The Statement of Intent underscores the ‘groundswell of demand to understand the connection between sustainability topics and financial risk and opportunity’. Critical components of this groundswell of demand include a broadened perspective of the responsibility of business, along with intensified interest for more disclosure about risks and opportunities related to climate-change and other ESG components. Asset managers have become increasingly vocal on behalf of their investors about the need for increased disclosure.
The Statement also provides a timeline of activities and statements documenting the ‘growing appetite from regulators, policymakers and the accounting profession to respond to this demand’. Key among those include:
November 2019 — The International Federation of Accountants (IFAC) published a point of view that supported a global solution for standards to achieve relevant reliable and comparable narrative information and metrics.
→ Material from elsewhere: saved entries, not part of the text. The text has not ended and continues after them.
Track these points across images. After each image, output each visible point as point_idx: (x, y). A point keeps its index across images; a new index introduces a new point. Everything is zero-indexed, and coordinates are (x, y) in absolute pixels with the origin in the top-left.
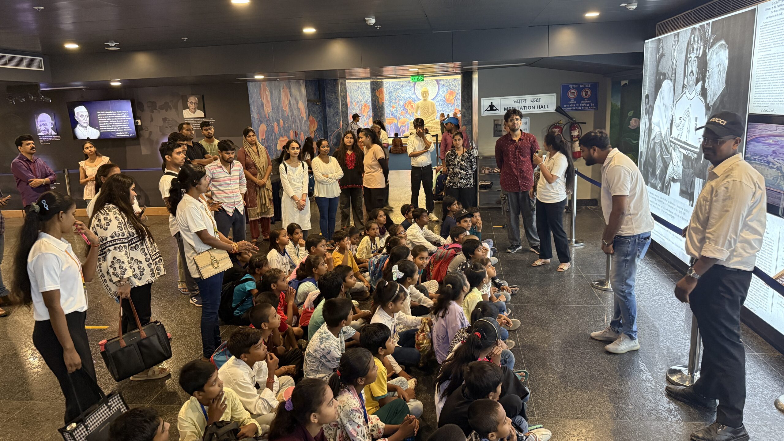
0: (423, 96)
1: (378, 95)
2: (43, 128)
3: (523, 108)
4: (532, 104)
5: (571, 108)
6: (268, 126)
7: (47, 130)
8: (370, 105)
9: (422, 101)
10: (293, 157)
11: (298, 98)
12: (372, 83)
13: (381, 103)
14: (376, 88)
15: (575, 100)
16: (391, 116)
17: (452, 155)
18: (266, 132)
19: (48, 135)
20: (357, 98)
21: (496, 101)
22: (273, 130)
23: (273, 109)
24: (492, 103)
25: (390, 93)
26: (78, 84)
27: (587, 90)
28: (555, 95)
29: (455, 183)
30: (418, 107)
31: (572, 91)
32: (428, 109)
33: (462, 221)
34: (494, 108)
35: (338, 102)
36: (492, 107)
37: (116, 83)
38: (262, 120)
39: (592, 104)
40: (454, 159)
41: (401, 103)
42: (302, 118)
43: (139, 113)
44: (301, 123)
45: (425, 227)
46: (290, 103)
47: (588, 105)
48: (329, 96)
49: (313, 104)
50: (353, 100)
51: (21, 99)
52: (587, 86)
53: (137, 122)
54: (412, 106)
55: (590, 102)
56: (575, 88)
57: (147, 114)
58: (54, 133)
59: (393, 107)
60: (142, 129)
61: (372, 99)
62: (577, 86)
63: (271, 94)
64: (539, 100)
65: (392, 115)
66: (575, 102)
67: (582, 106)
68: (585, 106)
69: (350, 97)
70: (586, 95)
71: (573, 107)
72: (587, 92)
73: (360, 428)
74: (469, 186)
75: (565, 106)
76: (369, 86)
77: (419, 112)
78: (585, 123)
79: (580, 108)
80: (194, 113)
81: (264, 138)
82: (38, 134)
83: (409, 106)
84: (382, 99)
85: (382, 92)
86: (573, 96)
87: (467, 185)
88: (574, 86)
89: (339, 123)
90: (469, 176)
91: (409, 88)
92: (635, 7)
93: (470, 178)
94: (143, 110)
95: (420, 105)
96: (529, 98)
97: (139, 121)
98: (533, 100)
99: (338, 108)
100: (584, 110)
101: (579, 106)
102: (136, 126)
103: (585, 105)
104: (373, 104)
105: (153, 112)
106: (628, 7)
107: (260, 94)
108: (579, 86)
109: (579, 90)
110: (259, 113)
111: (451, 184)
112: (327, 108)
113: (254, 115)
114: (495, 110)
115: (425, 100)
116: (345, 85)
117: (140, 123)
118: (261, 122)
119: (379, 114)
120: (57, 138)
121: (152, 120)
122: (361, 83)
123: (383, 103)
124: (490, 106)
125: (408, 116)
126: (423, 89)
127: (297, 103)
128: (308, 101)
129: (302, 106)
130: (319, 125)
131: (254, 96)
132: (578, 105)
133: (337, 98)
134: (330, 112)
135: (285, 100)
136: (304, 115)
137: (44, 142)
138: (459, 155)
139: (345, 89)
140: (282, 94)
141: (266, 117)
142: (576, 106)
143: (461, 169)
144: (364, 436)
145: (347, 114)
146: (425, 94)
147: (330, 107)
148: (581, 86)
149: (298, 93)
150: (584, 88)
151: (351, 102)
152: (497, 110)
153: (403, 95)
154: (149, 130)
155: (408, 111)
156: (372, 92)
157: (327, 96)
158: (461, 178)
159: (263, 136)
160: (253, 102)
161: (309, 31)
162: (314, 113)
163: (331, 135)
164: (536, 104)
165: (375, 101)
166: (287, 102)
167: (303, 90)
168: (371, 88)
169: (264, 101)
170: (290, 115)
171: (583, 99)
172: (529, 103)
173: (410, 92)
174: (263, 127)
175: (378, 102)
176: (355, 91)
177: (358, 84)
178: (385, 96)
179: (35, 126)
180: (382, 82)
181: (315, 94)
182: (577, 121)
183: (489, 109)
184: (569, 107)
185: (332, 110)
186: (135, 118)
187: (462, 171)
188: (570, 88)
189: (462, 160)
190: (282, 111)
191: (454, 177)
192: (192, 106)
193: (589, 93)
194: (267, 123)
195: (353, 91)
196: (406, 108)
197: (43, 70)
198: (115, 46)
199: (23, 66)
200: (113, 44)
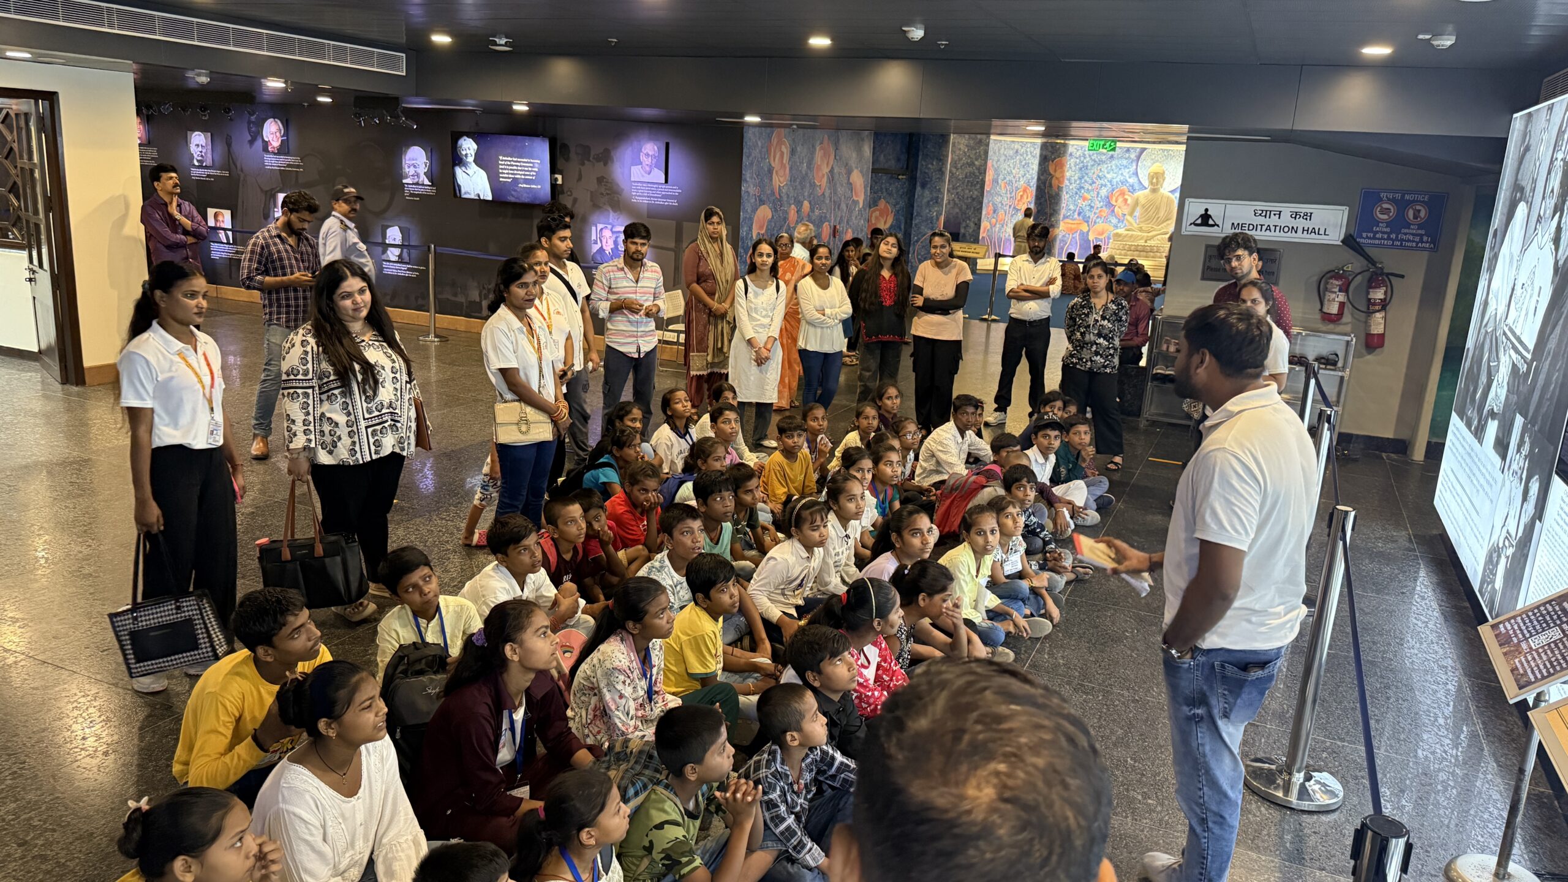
0: (1151, 183)
1: (1052, 172)
2: (412, 171)
3: (1273, 228)
4: (1293, 223)
5: (1377, 242)
6: (775, 210)
7: (418, 175)
8: (1033, 189)
9: (1147, 191)
10: (762, 271)
11: (853, 163)
12: (1044, 146)
13: (1055, 188)
14: (1051, 157)
15: (1388, 224)
16: (1076, 216)
17: (1083, 307)
18: (770, 221)
19: (417, 184)
20: (1010, 173)
21: (1216, 208)
22: (785, 219)
23: (793, 179)
24: (1207, 210)
25: (1084, 168)
26: (470, 103)
27: (1418, 207)
28: (1346, 209)
29: (1081, 359)
30: (1136, 203)
31: (1385, 206)
32: (1158, 209)
33: (1040, 434)
34: (1211, 222)
35: (941, 179)
36: (1205, 219)
37: (521, 108)
38: (764, 198)
39: (1425, 238)
40: (1087, 315)
41: (1104, 192)
42: (856, 203)
43: (561, 163)
44: (850, 211)
45: (970, 434)
46: (832, 171)
47: (1417, 239)
48: (925, 165)
49: (892, 178)
50: (1001, 177)
51: (373, 118)
52: (1420, 198)
53: (556, 179)
54: (1126, 200)
55: (1423, 232)
56: (1393, 201)
57: (573, 165)
58: (427, 182)
59: (1084, 199)
60: (563, 192)
61: (1039, 179)
62: (1398, 196)
63: (793, 152)
64: (1308, 216)
65: (1079, 214)
66: (1388, 230)
67: (1402, 240)
68: (1409, 241)
69: (996, 170)
70: (1415, 217)
71: (1382, 239)
72: (1419, 211)
74: (1108, 370)
75: (1364, 235)
76: (1038, 152)
77: (1137, 214)
78: (1402, 276)
79: (1399, 243)
80: (649, 173)
81: (763, 232)
82: (404, 181)
83: (1120, 200)
84: (1060, 180)
85: (1061, 166)
86: (1385, 217)
87: (1105, 367)
88: (1391, 196)
89: (938, 219)
90: (1112, 351)
91: (1125, 162)
92: (1449, 43)
93: (1112, 356)
94: (567, 159)
95: (1142, 201)
96: (1287, 209)
97: (559, 177)
98: (1295, 215)
99: (939, 190)
100: (1410, 248)
101: (1397, 239)
102: (554, 186)
103: (1411, 238)
104: (1039, 188)
105: (583, 164)
106: (1435, 43)
107: (768, 151)
108: (1403, 196)
109: (1402, 205)
110: (761, 185)
111: (1074, 360)
112: (918, 188)
113: (749, 188)
114: (1212, 226)
116: (988, 145)
117: (560, 182)
118: (762, 202)
119: (1048, 210)
120: (431, 191)
121: (580, 179)
122: (1024, 145)
123: (1060, 189)
124: (1202, 216)
125: (1114, 221)
127: (849, 173)
128: (874, 171)
129: (859, 180)
130: (896, 219)
131: (756, 153)
132: (1393, 236)
133: (941, 172)
134: (922, 195)
135: (823, 166)
136: (861, 197)
137: (412, 195)
138: (1099, 307)
139: (986, 153)
140: (819, 154)
141: (773, 193)
142: (1389, 238)
143: (1099, 335)
145: (981, 203)
146: (1157, 179)
147: (923, 186)
148: (1407, 197)
149: (854, 155)
150: (1414, 201)
151: (995, 181)
152: (1216, 225)
153: (1109, 176)
154: (575, 195)
155: (1116, 209)
156: (1040, 164)
157: (921, 163)
158: (1097, 353)
159: (761, 228)
160: (751, 164)
161: (820, 42)
162: (890, 194)
163: (917, 241)
164: (1300, 223)
165: (1044, 183)
166: (826, 170)
167: (867, 150)
168: (1041, 155)
169: (776, 164)
170: (827, 194)
171: (1408, 225)
172: (1286, 220)
173: (1125, 172)
174: (764, 213)
175: (1051, 186)
176: (1008, 158)
177: (1017, 146)
178: (1068, 174)
179: (401, 168)
180: (1065, 145)
181: (899, 160)
182: (1385, 271)
183: (1199, 221)
184: (1374, 238)
185: (927, 193)
186: (553, 170)
187: (1101, 340)
188: (1381, 200)
189: (1103, 318)
190: (813, 185)
191: (1082, 348)
192: (646, 161)
193: (1422, 214)
194: (774, 203)
195: (1003, 158)
196: (1113, 202)
197: (404, 74)
198: (506, 45)
199: (373, 66)
200: (503, 41)
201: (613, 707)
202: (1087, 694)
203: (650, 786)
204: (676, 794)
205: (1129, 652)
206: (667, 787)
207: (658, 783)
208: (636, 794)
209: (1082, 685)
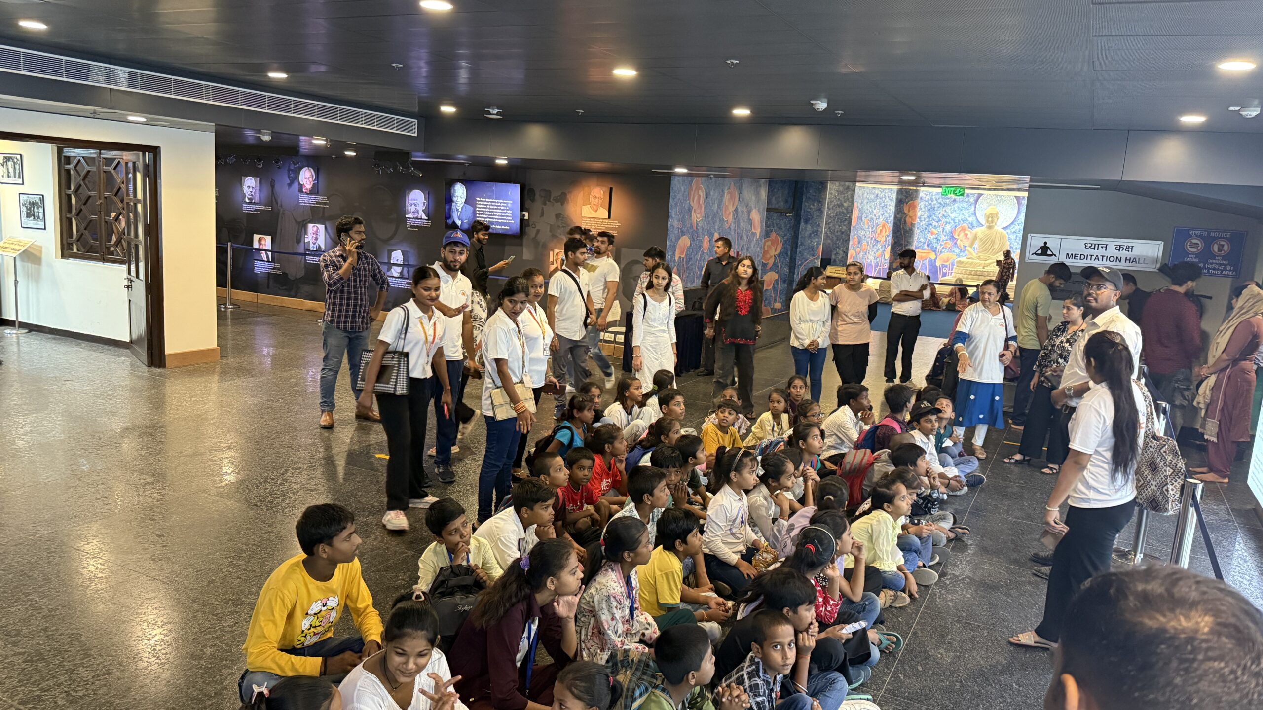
0: (988, 222)
1: (906, 212)
2: (413, 208)
3: (1100, 258)
4: (1116, 254)
6: (692, 239)
7: (418, 212)
8: (890, 226)
9: (984, 228)
11: (752, 204)
12: (900, 192)
13: (908, 224)
14: (905, 199)
15: (1198, 256)
16: (926, 247)
18: (689, 248)
19: (417, 218)
20: (871, 213)
21: (1053, 242)
22: (700, 247)
23: (706, 216)
24: (1045, 243)
25: (931, 210)
26: (461, 158)
27: (1222, 243)
28: (1162, 244)
30: (975, 237)
31: (1194, 241)
32: (993, 242)
33: (922, 420)
34: (1049, 252)
35: (821, 215)
36: (1045, 250)
37: (502, 162)
38: (684, 230)
39: (1228, 268)
41: (948, 228)
42: (754, 234)
43: (527, 204)
44: (750, 241)
46: (736, 210)
47: (1222, 268)
48: (808, 206)
49: (781, 215)
50: (864, 215)
51: (389, 168)
52: (1224, 235)
53: (524, 216)
54: (966, 235)
55: (1226, 262)
56: (1201, 237)
57: (537, 205)
58: (424, 217)
59: (932, 233)
60: (529, 226)
61: (895, 217)
62: (1205, 234)
63: (707, 195)
64: (1130, 248)
65: (928, 245)
67: (1209, 269)
68: (1214, 269)
69: (860, 210)
70: (1220, 250)
72: (1223, 246)
73: (614, 622)
76: (894, 196)
77: (976, 246)
78: (1210, 298)
80: (596, 211)
81: (683, 256)
82: (407, 216)
83: (962, 234)
84: (913, 218)
85: (914, 207)
86: (1194, 250)
88: (1198, 233)
89: (817, 247)
91: (965, 205)
92: (1254, 114)
94: (533, 200)
95: (980, 235)
96: (1112, 243)
97: (526, 214)
98: (1119, 248)
99: (819, 225)
100: (1216, 275)
102: (522, 220)
103: (1217, 267)
104: (895, 224)
105: (545, 204)
106: (1243, 113)
107: (689, 194)
108: (1209, 234)
109: (1208, 241)
110: (683, 220)
112: (802, 224)
113: (674, 222)
114: (1050, 256)
115: (990, 228)
116: (854, 191)
117: (526, 217)
118: (683, 234)
119: (903, 242)
120: (427, 224)
121: (542, 214)
122: (882, 190)
123: (912, 225)
124: (1041, 248)
125: (957, 251)
126: (990, 210)
127: (749, 212)
128: (768, 210)
129: (757, 217)
130: (785, 248)
131: (679, 196)
133: (820, 211)
134: (806, 229)
135: (729, 205)
136: (758, 230)
137: (412, 227)
139: (853, 196)
140: (727, 197)
141: (692, 226)
144: (616, 633)
145: (849, 236)
146: (992, 218)
147: (806, 222)
148: (1212, 234)
149: (754, 198)
150: (1218, 238)
151: (860, 218)
153: (953, 216)
154: (538, 228)
155: (958, 242)
156: (896, 206)
157: (806, 205)
159: (682, 253)
160: (676, 204)
161: (741, 112)
162: (780, 228)
163: (801, 265)
164: (1123, 254)
165: (900, 221)
166: (731, 209)
167: (764, 194)
168: (897, 199)
169: (694, 205)
170: (732, 228)
171: (1214, 257)
172: (1112, 251)
173: (966, 213)
174: (685, 241)
175: (905, 222)
176: (870, 201)
177: (877, 192)
178: (919, 214)
179: (405, 206)
180: (917, 191)
181: (786, 201)
183: (1040, 252)
185: (809, 227)
186: (522, 209)
188: (1190, 236)
190: (722, 221)
192: (594, 201)
193: (1226, 248)
194: (692, 235)
195: (866, 201)
196: (956, 236)
197: (416, 135)
198: (497, 114)
199: (393, 129)
200: (495, 111)
201: (606, 627)
202: (974, 631)
203: (650, 689)
204: (670, 696)
205: (1005, 598)
206: (663, 690)
207: (656, 687)
208: (641, 695)
209: (970, 624)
December 2019 — Accountancy Europe set out an approach for a non-financial standards board (NFSB) under the International Financial Reporting Standards (IFRS) Foundation.
January 2020 — European Commission announced its proposal to develop non-financial reporting standards that consider internationally recognised standards and offer a model for what is ‘agreed at international level’.
April 2020 — The International Organisation of Securities Commissions (IOSCO) acknowledged the role that the driver of global capital markets regulation must play in this area: only by understanding financial and sustainability information together can investors and governments have the necessary insight into company performance.
June 2020 — IFRS Foundation Trustees agreed that their intention would be to conduct a public consultation about whether and how the Foundation should play a role in sustainability standard-setting.
July 2020 — Eumedion, an investor body, called for the IFRS Foundation to evolve to include a standard-setter for non-financial information.
On this front, the IFRS Foundation issued its IFRS Consultation Paper on Sustainability Reporting, also in September 2020. The Consultation Paper that was developed based on work by a Task Force the Foundation Trustees set up. It recommends creating a new Sustainability Standards Board (SSB) under the governance structure of the IFRS Foundation to develop global sustainability standards.
The IFRS Consultation Paper addresses a wide range of issues related to global reporting and the parties involved. Among the consultation questions posed was the task force’s recommendation that ‘the objective of the SSB would be to develop and maintain a global set of sustainability-reporting standards, initially focused on climate-related risks. Such standard-setting would make use of existing sustainability frameworks and standards …’
Following on from the issuance of the IFRS Consultation paper, the parties to the Statement of Intent also issued an Open Letter to Erik Thedéen, Director General of Finansinspektionen, Sweden, Chair of the Sustainable Finance Task Force of the International Organization of Securities Commissions (IOSCO). In the letter, the Statement of Intent and the proposed formation of a Sustainability Standards Board by the IFRS Foundation are identified as steps leading to a global architecture for comprehensive corporate reporting.
A ‘key element of this architecture is a conceptual framework for connected reporting, which should facilitate the critical interconnections between financial and sustainability information that is material for enterprise value creation’. This notion of a separate conceptual framework for connected reporting, in addition to conceptual frameworks for both financial reporting and for non-financial reporting, was highlighted as part of the ‘ultimate vision for interconnected standard setting for corporate reporting’, in the Accountancy Europe approach highlighted above.
Following consultation feedback, in March 2021, the IFRS Foundation Trustees announced their intention to produce a definitive proposal (including a road map with timeline) by the end of September 2021, and leading to an announcement on the establishment of a sustainability standards board at the meeting of the United Nations Climate Change.
A working group to accelerate convergence in global sustainability reporting standards focused on enterprise value has been set up. It will provide technical recommendations, including further development of a prototype built on the Task Force on Climate-related Financial Disclosures (TCFD) recommendations, as a potential basis for the new board to build on existing initiatives and develop standards for climate-related reporting and other sustainability topics. This includes working with standard-setter organisations of the Financial Stability Board’s TCFD, the Value Reporting Foundation (IIRC and SASB), CDSB, GRI, CDP and with World Economic Forum (WEF).